- **Texto**:
# # # # # # #

“Não é mágica, porque mágica é truque, e truque é fraude.” É assim que o advogado Marcio Carvalho de Sá, dono do Time Holding Brasil, descreve um método utilizado para transmissão de bens sem pagamento do imposto sobre herança e doação, ou com redução significativa no seu valor.
A ampla divulgação do modelo pelas redes sociais chamou a atenção de auditores fiscais, e também de especialistas em planejamento sucessório, que classificam o sistema, conhecido como 3 holdings ou 3 células, como simulação e crime contra a ordem tributária.
Contribuintes que utilizaram o método nos últimos anos estão sendo notificados pelos fiscos estaduais para pagamento do ITCMD (Imposto de Transmissão Causa Mortis e Doação). Essas pessoas também correm o risco de cair na malha fina da Receita Federal.
O modelo de planejamento é vendido na internet até por pessoas que não são advogados nem contadores, o que despertou a atenção da OAB (Ordem dos Advogados do Brasil) pela possibilidade de exercício ilegal da profissão.
O método consiste na criação de uma estrutura com três empresas. Ao final do processo, os filhos se tornam proprietários da empresa destino, controladora da intermediária veículo, que por sua vez será dona da empresa cofre, onde estão guardados os bens dos pais. Estes podem manter o usufruto do patrimônio até a morte.
Nesse sistema, em vez de transmitir os bens diretamente aos filhos, os pais doam aos descendentes cotas da empresa destino, ou o dinheiro para que eles façam a aquisição destas.

# # # # # # #

- **Detalhes da tarefa**: Dê sequência ao texto sobre o método das três holdings, escrevendo a parte que vem depois da última frase.

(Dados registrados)
# # # # # # #

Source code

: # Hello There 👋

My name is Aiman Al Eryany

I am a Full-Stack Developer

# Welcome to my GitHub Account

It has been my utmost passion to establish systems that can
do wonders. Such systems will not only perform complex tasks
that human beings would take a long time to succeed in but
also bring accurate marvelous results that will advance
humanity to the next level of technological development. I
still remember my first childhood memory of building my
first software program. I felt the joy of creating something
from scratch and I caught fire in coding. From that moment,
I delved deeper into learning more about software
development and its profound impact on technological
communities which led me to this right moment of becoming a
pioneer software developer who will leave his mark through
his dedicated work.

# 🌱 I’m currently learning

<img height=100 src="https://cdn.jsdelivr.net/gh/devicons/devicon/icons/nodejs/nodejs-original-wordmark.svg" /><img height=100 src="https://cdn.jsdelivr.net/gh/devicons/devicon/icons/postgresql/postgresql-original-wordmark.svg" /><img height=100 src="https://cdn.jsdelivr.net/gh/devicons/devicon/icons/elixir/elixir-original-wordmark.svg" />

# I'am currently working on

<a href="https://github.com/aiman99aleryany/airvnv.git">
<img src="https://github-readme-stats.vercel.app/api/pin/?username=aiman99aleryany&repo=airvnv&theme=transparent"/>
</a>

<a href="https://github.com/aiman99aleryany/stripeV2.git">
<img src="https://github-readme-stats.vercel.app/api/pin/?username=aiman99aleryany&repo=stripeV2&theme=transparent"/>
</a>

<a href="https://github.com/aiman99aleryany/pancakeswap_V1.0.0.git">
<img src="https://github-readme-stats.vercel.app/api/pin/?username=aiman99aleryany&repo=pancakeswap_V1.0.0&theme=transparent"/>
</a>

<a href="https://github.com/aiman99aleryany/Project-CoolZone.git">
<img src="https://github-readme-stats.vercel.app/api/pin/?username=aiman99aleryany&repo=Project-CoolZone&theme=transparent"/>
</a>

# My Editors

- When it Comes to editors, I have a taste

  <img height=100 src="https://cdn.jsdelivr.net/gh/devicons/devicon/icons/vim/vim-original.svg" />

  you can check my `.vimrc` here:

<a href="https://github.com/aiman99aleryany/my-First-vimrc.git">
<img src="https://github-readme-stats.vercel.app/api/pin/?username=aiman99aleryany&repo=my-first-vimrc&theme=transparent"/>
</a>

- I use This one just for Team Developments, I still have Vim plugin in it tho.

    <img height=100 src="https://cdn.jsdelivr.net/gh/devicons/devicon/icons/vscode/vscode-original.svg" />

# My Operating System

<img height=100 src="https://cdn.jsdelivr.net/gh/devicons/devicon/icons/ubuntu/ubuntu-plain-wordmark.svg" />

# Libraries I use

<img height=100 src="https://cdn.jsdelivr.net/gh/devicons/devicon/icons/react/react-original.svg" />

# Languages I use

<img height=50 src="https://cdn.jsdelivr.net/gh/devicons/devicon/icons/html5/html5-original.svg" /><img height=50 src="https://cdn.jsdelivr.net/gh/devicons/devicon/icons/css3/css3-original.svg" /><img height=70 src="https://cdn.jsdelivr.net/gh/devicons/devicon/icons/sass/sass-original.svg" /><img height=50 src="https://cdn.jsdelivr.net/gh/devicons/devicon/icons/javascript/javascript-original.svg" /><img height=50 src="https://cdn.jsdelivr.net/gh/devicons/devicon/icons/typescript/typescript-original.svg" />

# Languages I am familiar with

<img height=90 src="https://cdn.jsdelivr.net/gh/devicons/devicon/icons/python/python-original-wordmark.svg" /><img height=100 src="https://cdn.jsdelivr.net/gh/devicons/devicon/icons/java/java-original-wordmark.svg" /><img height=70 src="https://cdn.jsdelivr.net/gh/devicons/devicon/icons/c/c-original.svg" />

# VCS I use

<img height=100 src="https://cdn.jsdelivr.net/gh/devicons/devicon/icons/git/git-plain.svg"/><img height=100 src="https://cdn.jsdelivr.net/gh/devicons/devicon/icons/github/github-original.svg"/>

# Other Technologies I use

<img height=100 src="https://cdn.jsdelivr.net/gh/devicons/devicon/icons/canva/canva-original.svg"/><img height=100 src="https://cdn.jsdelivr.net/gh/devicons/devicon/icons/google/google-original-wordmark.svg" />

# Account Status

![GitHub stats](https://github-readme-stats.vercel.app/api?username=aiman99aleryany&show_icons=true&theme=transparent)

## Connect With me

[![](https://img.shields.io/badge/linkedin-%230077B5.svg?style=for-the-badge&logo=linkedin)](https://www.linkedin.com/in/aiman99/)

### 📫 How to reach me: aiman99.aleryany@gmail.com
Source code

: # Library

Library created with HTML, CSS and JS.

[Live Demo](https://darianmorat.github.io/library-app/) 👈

# # # # # # #

- **Resposta da tarefa**:
Para que haja ganho tributário, essa doação é feita por um valor inferior ao dos bens que estão no cofre. Em alguns casos, abaixo da faixa de isenção do imposto, que varia de acordo com o estado.
“A manobra, embora sofisticada, é enquadrada como planejamento tributário abusivo e, portanto, irregular”, afirma a Secretaria de Fazenda do Rio Grande do Sul, a primeira a promover fiscalização exclusiva sobre o modelo. A meta é recuperar cerca de R$ 5 milhões.
Os contribuintes notificados pela Sefaz-RS têm até este domingo (31) para recolher o imposto devido antes que haja autuação. Depois, poderão sofrer penalidades que dobram o valor.
A Sefaz-RS afirma que a irregularidade se deve ao fato de que as empresas não foram criadas com propósito econômico, mas com “notório objetivo de transferir patrimônio através de uma engenharia societária que artificialmente reduz o valor dos bens” para pagar menos imposto.
São Paulo também realiza uma série de operações de combate à sonegação de ITCMD, tendo notificado alguns contribuintes que utilizaram esse sistema.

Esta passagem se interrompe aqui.